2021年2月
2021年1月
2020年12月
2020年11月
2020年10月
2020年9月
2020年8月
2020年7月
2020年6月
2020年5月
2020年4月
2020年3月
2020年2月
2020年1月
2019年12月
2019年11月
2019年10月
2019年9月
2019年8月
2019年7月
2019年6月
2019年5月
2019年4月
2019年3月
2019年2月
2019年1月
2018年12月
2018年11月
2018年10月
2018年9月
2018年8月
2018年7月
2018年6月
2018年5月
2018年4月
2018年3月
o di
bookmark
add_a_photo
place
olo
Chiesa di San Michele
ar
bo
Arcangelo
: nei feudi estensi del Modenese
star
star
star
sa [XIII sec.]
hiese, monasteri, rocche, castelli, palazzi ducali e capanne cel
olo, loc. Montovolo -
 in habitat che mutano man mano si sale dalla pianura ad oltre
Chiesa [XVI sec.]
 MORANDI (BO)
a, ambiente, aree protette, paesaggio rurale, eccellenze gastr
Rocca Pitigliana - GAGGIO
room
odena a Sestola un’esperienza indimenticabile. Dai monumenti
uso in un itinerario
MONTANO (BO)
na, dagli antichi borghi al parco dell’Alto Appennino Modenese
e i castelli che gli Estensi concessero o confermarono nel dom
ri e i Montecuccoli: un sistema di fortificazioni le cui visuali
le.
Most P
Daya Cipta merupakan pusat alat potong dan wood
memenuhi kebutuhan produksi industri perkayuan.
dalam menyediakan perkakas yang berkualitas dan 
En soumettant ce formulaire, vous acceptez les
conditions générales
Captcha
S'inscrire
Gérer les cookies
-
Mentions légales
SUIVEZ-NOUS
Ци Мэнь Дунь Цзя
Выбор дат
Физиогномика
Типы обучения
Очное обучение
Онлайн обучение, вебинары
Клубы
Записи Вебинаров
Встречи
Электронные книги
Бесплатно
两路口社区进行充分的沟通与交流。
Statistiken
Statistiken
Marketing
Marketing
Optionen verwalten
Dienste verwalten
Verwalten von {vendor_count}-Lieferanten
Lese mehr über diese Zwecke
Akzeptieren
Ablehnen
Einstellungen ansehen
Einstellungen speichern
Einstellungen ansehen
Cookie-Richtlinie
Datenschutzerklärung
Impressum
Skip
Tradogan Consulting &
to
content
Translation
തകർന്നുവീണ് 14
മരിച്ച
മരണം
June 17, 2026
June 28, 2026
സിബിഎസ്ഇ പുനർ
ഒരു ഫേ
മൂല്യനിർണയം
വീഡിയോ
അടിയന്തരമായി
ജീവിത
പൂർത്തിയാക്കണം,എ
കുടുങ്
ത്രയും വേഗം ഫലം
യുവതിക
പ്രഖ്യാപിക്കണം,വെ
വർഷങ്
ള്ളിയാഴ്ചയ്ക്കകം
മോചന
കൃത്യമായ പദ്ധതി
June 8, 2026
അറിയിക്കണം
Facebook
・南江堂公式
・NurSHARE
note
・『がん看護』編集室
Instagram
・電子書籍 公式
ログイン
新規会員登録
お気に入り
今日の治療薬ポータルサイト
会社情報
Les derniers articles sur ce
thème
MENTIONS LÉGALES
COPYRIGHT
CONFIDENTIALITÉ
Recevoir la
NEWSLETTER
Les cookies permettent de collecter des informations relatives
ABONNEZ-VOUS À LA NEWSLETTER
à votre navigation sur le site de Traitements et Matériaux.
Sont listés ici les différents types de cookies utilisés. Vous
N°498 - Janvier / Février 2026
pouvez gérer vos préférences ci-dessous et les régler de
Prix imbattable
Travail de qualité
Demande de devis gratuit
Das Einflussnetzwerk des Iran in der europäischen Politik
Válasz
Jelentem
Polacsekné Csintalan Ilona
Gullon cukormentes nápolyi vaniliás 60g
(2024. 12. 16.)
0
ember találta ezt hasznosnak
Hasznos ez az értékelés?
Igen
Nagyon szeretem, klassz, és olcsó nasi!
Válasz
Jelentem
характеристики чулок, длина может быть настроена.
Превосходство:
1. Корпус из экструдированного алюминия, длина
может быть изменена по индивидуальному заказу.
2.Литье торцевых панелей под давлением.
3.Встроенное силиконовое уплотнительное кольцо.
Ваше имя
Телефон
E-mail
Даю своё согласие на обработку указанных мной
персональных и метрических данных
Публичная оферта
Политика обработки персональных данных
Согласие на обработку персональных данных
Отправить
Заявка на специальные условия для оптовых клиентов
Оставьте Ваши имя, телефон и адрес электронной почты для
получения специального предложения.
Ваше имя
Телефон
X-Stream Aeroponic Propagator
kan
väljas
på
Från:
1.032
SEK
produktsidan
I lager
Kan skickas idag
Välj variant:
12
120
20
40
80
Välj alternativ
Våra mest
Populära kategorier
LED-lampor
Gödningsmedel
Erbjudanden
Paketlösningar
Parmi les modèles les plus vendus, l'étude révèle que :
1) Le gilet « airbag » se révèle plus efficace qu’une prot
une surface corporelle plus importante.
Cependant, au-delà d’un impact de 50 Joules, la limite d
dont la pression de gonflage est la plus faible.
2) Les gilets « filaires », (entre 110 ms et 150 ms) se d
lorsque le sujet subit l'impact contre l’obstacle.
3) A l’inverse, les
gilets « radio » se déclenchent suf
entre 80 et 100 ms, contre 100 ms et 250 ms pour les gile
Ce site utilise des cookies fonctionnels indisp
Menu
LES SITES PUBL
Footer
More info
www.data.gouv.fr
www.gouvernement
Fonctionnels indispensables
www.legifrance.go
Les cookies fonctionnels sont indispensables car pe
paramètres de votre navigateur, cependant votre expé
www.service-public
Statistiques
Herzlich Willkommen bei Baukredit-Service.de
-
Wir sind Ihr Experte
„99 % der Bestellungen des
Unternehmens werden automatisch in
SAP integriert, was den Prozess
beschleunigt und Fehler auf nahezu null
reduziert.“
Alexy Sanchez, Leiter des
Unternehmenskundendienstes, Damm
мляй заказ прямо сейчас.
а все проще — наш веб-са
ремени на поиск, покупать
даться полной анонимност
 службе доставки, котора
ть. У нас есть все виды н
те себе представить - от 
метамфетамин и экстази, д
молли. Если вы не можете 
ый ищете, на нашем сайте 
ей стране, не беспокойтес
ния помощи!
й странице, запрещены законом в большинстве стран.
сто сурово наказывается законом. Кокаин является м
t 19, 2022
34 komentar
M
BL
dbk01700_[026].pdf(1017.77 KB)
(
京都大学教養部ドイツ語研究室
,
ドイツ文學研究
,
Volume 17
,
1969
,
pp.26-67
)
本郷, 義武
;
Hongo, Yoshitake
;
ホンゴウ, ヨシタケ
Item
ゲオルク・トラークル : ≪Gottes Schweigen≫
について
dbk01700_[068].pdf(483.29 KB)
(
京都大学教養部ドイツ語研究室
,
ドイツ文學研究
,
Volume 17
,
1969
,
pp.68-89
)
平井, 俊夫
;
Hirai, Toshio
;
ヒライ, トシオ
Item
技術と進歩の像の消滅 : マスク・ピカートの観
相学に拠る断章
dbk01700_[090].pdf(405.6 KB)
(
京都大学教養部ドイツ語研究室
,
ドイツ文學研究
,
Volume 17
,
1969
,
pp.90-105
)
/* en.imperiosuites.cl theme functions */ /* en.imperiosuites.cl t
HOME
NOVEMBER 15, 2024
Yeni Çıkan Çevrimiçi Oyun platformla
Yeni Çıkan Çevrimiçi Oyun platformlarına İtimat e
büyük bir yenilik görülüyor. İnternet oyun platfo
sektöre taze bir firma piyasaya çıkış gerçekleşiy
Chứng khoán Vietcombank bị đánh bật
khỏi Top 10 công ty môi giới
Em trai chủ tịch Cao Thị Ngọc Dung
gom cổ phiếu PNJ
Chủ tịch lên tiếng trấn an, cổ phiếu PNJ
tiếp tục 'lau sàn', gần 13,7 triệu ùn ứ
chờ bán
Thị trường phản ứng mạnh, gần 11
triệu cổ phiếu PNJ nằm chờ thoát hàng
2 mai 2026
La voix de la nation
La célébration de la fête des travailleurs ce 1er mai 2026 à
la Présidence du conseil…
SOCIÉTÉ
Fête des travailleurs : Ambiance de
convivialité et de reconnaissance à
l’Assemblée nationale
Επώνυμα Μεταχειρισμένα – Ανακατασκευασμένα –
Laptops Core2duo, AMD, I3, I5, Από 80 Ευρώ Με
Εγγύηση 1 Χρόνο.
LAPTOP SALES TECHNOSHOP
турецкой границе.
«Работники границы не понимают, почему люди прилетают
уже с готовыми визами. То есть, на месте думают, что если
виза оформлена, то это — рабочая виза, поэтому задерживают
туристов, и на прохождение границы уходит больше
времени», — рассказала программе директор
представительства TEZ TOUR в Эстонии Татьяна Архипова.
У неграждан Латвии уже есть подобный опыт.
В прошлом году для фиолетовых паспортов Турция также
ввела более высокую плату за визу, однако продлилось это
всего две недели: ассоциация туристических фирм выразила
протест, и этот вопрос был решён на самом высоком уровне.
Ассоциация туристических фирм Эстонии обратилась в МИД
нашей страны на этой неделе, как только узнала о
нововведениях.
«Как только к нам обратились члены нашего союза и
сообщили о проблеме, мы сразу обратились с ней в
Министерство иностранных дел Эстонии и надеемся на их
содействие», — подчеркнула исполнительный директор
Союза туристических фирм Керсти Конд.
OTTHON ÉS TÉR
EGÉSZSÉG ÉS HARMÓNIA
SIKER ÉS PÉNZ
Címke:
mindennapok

— TASK —
Of the entries above, repeat exactly the lines from the line with "1) Le gilet" through the line with "2) Les gilets", both of them included.

— SOLUTION —
1) Le gilet « airbag » se révèle plus efficace qu’une prot
une surface corporelle plus importante.
Cependant, au-delà d’un impact de 50 Joules, la limite d
dont la pression de gonflage est la plus faible.
2) Les gilets « filaires », (entre 110 ms et 150 ms) se d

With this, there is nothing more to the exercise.